REDESSAN Le village sidéré depuis l’agression homophobe d’une famille
Sur la place Saint-Jean, au centre du petit village de Redessan, la porte blanche vitrée et les volets de la petite maison coincée entre la pizzeria et le salon de coiffure sont clos depuis une semaine.
Le couple homosexuel et les deux enfants qui y vivaient ont en effet dû être évacués, lundi 16 mai, par les gendarmes, chassés par les insultes et les menaces d’une demi-douzaine de jeunes du village qui se regroupent sous l’olivier en face de la maison désormais vide.
Main courante et caméra de vidéosurveillance
Après une première série d’insultes et de jets de pétards devant chez lui, le couple dépose une première main courante jeudi 12 mai, avant que l’un des papas ne dépose finalement plainte le lundi 16. Mais pour l’enregistrer, les gendarmes de Marguerittes exigent des preuves, alors même qu’une caméra de vidéosurveillance connectée au centre de surveillance de Nîmes métropole filme la place, à quelques mètres de là…

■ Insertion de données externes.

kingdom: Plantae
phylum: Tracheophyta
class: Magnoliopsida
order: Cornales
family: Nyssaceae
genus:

Le soir même, le couple de trentenaire décide alors de filmer les jeunes d’une vingtaine d’années, provoquant l’animosité du groupe qui pendant plusieurs heures redouble d’insultes et s’en prend à leur porte à coup de poing et de jets de pierre, terrorisant les jumeaux de trois ans du couple… Les gendarmes viendront finalement les exfiltrer trois heures plus tard.
Un village coupé en deux
Après avoir reçu la famille, jeudi 19 mai, la maire du village de 4 200 âmes semble consternée. « Ils sont totalement sidérés par tant d’intolérance, souffle Fabienne Richard, dans son bureau de la mairie, à quelques pas de la place Saint-Jean, mardi 24 mai. Pour l’instant, ils sont hébergés chez de la famille en dehors du village. J’ai appelé des collègues maires pour tenter de les reloger durablement, car ils refusent pour l’instant de revenir vivre à Redessan… »
L’un des deux papas - qui travaille pour l’association Aides, et son compagnon dans la grande distribution - est pourtant né à Redessan. Toute sa famille y vit d’ailleurs également, tout comme celles de trois des quatre jeunes mis en cause. L'un des agresseurs était même à l'école avec le papa originaire du village. Quelques minutes passées autour de la place suffisent d'ailleurs à croiser la sœur et le cousin de ce dernier. Totalement abasourdi, tous les deux refusent d’évoquer l’incident qui semble avoir coupé le village en deux.
Les jeunes ont été interpellés vendredi 20 mai par les gendarmes avant d’être relâchés dans la soirée. Leur présence sous l’olivier gênait les riverains depuis longtemps. « Ils traînent sur la place depuis des années, fument des joints et m’ont déjà lancé des pétards dessus, confie Michèle, une commerçante proche des lieux. Quand je les vois, je préfère les éviter et tracer ma route. »
« Ces jeunes ont tout pour être heureux... »
Des craintes redoublées à la presse du village, où les clients espèrent que la mairie fera bientôt cesser ces nuisances. « C’est inacceptable ! Nous devrions pouvoir vivre ensemble ici, dans le respect et la tolérance, réagit Fabienne Richard. Je suis extrêmement déçue car ces jeunes ont tout pour être heureux : un skate-park, un city-stade, un boulodrome, un dojo, une quarantaine d’associations, mais aussi des aides au permis ou au BAFA, et dernièrement même un forum pour l’emploi… »
Depuis leur interpellation, la demi-douzaine de jeunes a déserté l’olivier de la place Saint-Jean, en attendant leur prochain jugement au tribunal de Nîmes. Les pierres blanches qui décoraient le pied de l’arbre, et dont certaines ont été utilisées comme projectiles contre la famille, ont été enlevées et seront remplacées par des fleurs.